What’s the Run-Down on Canada’s Mortgage ‘Stress Test’?
There’s a lot you need to know when navigating the world of mortgages. And, if you’re not careful, it’s quite easy to get tripped up in the lingo, the procedures, and the payments. (Not to mention the penalties.)
Which is why we’ve recruited Jerome Trail, owner and broker of record at The Mortgage Trail, to answer the most important questions homebuyers and homeowners should understand before moving forward in their mortgage process.
What is the Stress Test?
Today, Trail is offering the answer to the inquiry: “What the heck is a stress test?” while providing useful context about where the practice came from, and how it’s used.
In short, the stress test aims to ensure homeowners can afford their mortgage payments if interest rates rise in the future.
“This is a hypothetical situation that the government, and regulators, have imposed upon Lenders, which forces them to qualify their prospective Borrowers with a much higher interest rate in the event that interest rates rise, as compared to current levels,” explains Trail.

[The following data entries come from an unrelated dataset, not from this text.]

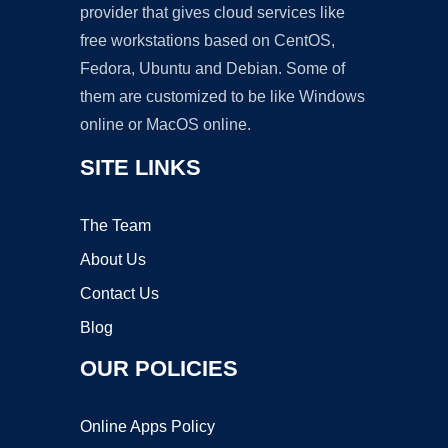
provider that gives cloud services like
free workstations based on CentOS,
Fedora, Ubuntu and Debian. Some of
them are customized to be like Windows
online or MacOS online.
SITE LINKS
The Team
About Us
Contact Us
Blog
OUR POLICIES
Online Apps Policy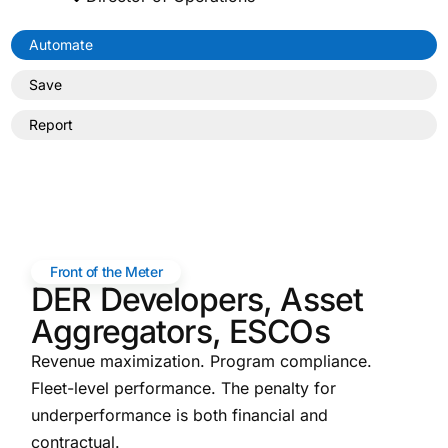
Automate
Save
Report
Front of the Meter
DER Developers, Asset
Aggregators, ESCOs
Revenue maximization. Program compliance.
Fleet-level performance. The penalty for
underperformance is both financial and
contractual.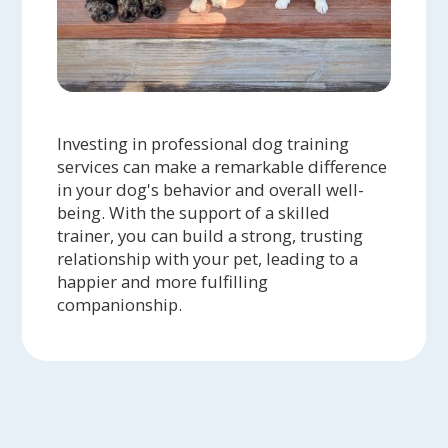
Investing in professional dog training
services can make a remarkable difference
in your dog's behavior and overall well-
being. With the support of a skilled
trainer, you can build a strong, trusting
relationship with your pet, leading to a
happier and more fulfilling
companionship.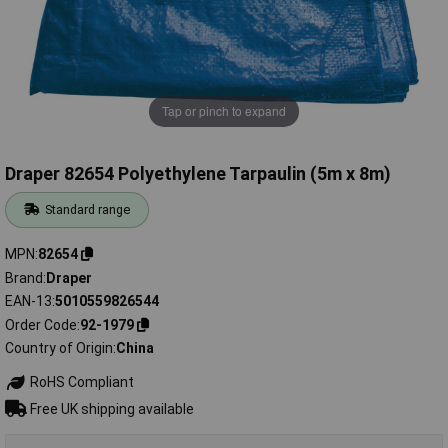
Tap or pinch to expand
Draper 82654 Polyethylene Tarpaulin (5m x 8m)
Standard range
MPN
82654
Brand
Draper
EAN-13
5010559826544
Order Code
92-1979
Country of Origin
China
RoHS Compliant
Free UK shipping available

“Today’s stress test forces an applicant to income-qualify at the current rate, plus 2%. Why are they doing this? They anticipate that rates will rise, and they want to make sure that people can still qualify — after the rates go up — to pay their mortgage.”
The mortgage stress tests, put in place by the Office of the Superintendent of Financial Institutions, took hold at the beginning of 2018.
Stress Test Criticism
Since its introduction, the stress test has been criticized for being too high, and for being based only on the posted rates of big banks, as opposed to the actual mortgage rates that are offered by a variety of lenders.
“Don’t get me wrong, having a stress test is a good idea,” Trail told STOREYS around this time last year, when the federal government pushed back the start-date on previously-announced changes to the stress test.
“We definitely want people to be qualified. But the current benchmark doesn’t make sense.”
Trail believes, instead, the stress test should be in line with what’s actually taking place within the industry.
“You can get five-year fixed rates under 3% and 10-year fixed rates under 4% [compared to the posted five-year conventional mortgage rate offered by big banks which, last May, was 5.04%]. Again, a stress test is important, but why can’t it be a five-year fixed rate plus one per cent, or why isn’t the 10-year fixed simply the test? Ten years seems like a good indication of the confidence the professional economists have in their lending.”
Summing Up All This Stress
Upon analysis, it seems the stress test could be fine-tuned in order to capture more realistic future possibilities, for lenders and borrowers alike.
But even if you — like many — harbour criticism for the way the stress test is navigated by the powers that be, the ability to anticipate what it’s going to ask of you is paramount. For now, the big bank’s posted rates are the basis for projected scenarios, whether the consensus is that lenders and buyers like that fact or not.
As such, it’s imperative that your finances are aligned with those expectations when you apply for a mortgage. This preparedness could mean the difference between moving into your dream home and waking up in a cold reality.